Stored data
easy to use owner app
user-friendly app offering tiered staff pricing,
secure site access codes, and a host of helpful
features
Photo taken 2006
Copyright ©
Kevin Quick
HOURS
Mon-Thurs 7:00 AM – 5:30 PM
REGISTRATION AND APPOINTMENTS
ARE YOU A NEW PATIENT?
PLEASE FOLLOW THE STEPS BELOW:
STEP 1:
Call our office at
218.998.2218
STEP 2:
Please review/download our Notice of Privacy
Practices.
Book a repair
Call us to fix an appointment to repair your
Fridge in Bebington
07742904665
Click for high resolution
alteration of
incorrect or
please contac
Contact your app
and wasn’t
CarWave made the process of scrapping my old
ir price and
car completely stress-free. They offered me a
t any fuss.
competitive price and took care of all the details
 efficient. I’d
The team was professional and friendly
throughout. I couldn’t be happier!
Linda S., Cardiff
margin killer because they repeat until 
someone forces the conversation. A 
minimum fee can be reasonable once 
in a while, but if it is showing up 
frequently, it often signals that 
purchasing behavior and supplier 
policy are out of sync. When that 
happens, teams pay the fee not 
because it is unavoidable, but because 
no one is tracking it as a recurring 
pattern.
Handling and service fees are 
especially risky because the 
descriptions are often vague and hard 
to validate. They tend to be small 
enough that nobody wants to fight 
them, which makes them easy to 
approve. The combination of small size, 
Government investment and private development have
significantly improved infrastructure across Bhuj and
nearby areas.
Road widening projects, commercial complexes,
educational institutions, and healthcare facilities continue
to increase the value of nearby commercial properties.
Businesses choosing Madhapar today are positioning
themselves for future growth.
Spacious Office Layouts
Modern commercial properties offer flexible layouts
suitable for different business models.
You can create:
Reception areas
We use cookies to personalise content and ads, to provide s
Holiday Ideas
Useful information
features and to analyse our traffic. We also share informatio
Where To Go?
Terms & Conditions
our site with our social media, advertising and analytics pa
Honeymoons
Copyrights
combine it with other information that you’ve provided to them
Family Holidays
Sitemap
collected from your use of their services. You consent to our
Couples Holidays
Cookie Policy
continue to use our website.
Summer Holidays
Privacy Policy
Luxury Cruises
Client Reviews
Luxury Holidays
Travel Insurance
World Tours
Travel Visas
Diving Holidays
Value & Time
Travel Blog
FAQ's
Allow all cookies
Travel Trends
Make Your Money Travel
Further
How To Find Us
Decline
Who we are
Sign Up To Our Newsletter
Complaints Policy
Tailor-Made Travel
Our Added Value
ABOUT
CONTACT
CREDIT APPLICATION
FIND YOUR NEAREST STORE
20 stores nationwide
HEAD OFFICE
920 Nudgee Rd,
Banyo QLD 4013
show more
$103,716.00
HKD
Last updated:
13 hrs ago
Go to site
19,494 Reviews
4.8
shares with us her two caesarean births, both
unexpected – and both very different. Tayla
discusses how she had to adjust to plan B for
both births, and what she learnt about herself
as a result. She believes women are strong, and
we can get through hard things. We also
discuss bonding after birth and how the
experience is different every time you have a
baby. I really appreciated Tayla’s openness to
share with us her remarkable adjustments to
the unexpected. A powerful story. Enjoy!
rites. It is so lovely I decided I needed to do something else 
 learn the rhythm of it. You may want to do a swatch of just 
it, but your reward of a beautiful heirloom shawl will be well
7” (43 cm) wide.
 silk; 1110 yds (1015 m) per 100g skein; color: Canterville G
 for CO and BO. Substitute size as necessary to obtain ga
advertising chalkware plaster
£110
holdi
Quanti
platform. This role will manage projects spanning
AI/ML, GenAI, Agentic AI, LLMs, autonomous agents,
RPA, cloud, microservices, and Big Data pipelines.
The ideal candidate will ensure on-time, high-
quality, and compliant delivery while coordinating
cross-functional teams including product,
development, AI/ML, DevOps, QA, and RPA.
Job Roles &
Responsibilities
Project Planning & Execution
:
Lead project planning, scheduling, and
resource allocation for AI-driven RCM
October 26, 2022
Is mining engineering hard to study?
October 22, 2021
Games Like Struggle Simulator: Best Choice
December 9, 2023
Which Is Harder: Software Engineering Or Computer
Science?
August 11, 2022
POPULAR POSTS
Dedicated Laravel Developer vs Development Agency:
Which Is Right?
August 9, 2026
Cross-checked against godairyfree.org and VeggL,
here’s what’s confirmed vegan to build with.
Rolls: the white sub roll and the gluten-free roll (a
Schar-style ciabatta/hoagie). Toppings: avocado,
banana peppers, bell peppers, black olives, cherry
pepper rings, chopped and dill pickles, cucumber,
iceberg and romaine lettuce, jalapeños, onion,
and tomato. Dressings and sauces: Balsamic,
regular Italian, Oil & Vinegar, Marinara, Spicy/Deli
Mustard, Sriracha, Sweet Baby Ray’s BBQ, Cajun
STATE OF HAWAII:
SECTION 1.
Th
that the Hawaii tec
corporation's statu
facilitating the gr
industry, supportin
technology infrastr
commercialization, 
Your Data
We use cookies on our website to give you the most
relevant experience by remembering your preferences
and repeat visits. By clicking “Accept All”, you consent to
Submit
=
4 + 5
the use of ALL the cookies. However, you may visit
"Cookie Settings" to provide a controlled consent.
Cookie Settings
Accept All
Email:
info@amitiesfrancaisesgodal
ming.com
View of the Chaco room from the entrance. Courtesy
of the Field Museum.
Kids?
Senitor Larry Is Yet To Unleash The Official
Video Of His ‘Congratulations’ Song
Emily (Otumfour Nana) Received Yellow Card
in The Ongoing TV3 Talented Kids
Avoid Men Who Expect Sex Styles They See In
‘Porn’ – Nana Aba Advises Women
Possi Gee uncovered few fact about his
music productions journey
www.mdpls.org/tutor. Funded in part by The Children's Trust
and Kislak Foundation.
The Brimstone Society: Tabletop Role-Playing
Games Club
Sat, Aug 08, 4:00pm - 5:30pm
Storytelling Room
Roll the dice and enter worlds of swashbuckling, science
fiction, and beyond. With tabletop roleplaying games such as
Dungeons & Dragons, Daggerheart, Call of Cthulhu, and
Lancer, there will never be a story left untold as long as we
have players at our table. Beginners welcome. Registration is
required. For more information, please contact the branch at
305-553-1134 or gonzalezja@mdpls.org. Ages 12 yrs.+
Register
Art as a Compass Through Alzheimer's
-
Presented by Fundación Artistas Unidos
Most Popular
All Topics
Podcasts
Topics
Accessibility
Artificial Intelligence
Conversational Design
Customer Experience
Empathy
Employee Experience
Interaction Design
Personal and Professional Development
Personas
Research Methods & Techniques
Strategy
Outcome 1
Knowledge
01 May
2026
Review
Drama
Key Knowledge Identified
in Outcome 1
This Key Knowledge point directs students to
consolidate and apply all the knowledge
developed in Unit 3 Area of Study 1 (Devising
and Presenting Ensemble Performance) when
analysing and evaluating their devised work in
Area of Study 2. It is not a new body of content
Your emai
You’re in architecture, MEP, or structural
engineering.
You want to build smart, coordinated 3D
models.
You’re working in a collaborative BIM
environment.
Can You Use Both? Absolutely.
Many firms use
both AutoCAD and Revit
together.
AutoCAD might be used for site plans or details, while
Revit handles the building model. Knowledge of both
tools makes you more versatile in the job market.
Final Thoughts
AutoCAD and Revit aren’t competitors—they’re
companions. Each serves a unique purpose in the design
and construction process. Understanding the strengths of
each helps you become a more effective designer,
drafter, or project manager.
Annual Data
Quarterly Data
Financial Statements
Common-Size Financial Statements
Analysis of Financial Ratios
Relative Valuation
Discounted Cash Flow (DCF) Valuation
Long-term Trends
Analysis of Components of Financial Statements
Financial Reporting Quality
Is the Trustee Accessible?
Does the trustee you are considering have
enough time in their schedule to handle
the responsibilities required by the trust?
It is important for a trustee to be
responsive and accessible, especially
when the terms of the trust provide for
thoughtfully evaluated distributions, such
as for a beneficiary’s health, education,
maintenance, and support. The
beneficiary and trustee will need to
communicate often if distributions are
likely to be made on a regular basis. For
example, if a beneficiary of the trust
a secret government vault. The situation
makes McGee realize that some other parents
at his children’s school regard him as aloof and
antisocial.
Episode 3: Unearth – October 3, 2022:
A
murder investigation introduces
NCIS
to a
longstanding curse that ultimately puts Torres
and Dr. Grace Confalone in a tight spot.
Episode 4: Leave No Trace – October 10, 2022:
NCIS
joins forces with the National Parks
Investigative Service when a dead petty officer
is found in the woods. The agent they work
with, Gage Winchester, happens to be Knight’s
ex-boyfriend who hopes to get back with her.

What this task involves :: Every line of the data above that includes "Call" should be listed.

Exercise solution ::
Call our office at
Call us to fix an appointment to repair your
Dungeons & Dragons, Daggerheart, Call of Cthulhu, and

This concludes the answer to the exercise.